An online approach where the model is trained incrementally can potentially fix this; however, the untold story is that the existing challenges for offline learning are still present (and are even maximized) when processing the data online. These challenges include, but are not limited to, raw data preprocessing, efficient incremental updates to models, algorithms to detect changes and react to them, and dealing with lots of unlabeled and delayed-labeled data.
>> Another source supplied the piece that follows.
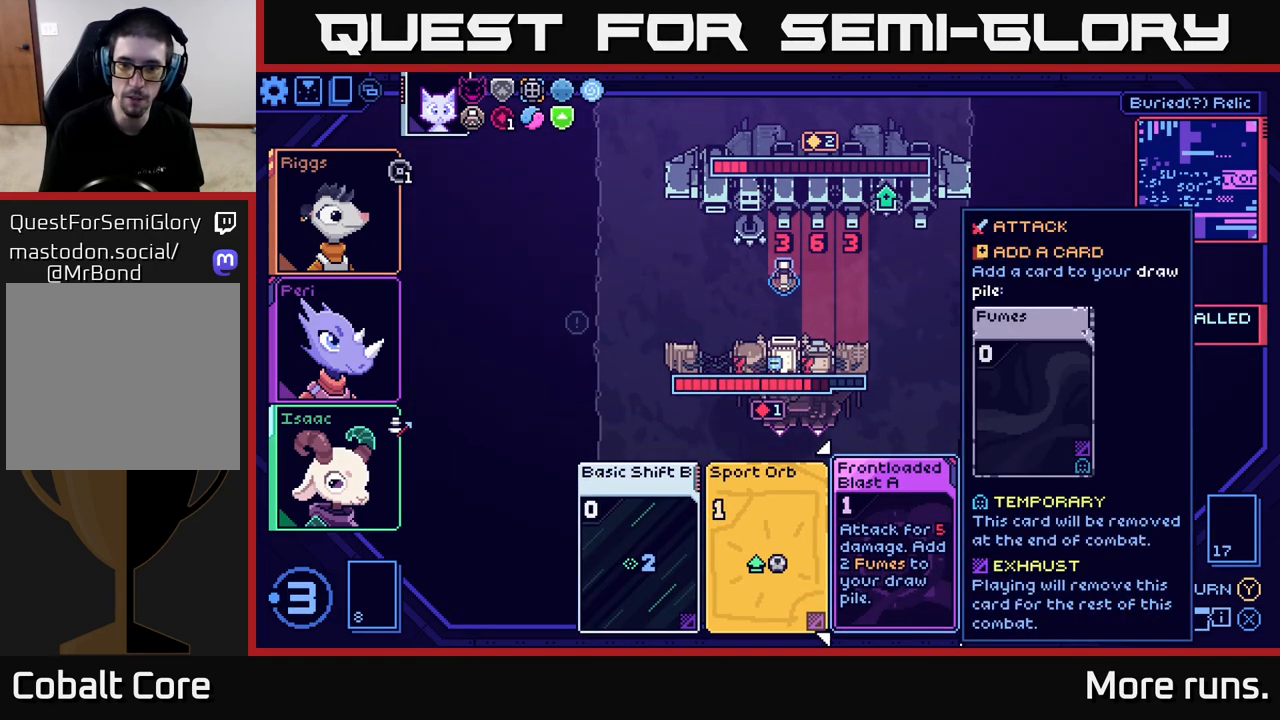
{"buttons": [], "left_stick": "center", "right_stick": "center", "events": [[250, "A", "down"], [333, "A", "up"]]}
Heitor Murilo Gomes and Albert Bifet dive into how a machine learning pipeline for streaming data can be developed in the streamDM framework. They’re not presenting on how they applied a specific algorithm to proprietary data or giving a lecture on theoretical problems related to machine learning for data streams. You’ll learn how to apply streamDM to your data streams and expand the framework to accommodate your needs.

Prerequisite knowledge

An intermediary understanding of machine learning for batch data

What you'll learn

Discover the main challenges when applying ML techniques to data streams, how to deploy an ML pipeline for data streams in streamDM, and preprocessing methods, as well as supervised and unsupervised learning algorithms for data streams

Heitor Murilo Gomes

Télécom ParisTech

Heitor Murilo Gomes is a researcher at Télécom ParisTech focusing on machine learning—particularly, evolving data streams, concept drift, ensemble methods, and big data streams. He coleads the streamDM open data stream mining project.

Website

Albert Bifet

Télécom ParisTech

Albert Bifet is a professor and head of the Data, Intelligence, and Graphs (DIG) Group at Télécom ParisTech and a scientific collaborator at École Polytechnique. A big data scientist with 10+ years of international experience in research, Albert has led new open source software projects for business analytics, data mining, and machine learning at Huawei, Yahoo, the University of Waikato, and UPC. At Yahoo Labs, he cofounded Apache scalable advanced massive online analysis (SAMOA), a distributed streaming machine learning framework that contains a programing abstraction for distributed streaming ML algorithms. At the WEKA Machine Learning Group, he co-led massive online analysis (MOA), the most popular open source framework for data stream mining with more than 20,000 downloads each year. Albert is the author of Adaptive Stream Mining: Pattern Learning and Mining from Evolving Data Streams and the editor of the Big Data Mining special issue of SIGKDD Explorations. He was cochair of the industrial track at ECML PKDD, BigMine, and the data streams track at ACM SAC. He holds a PhD from BarcelonaTech.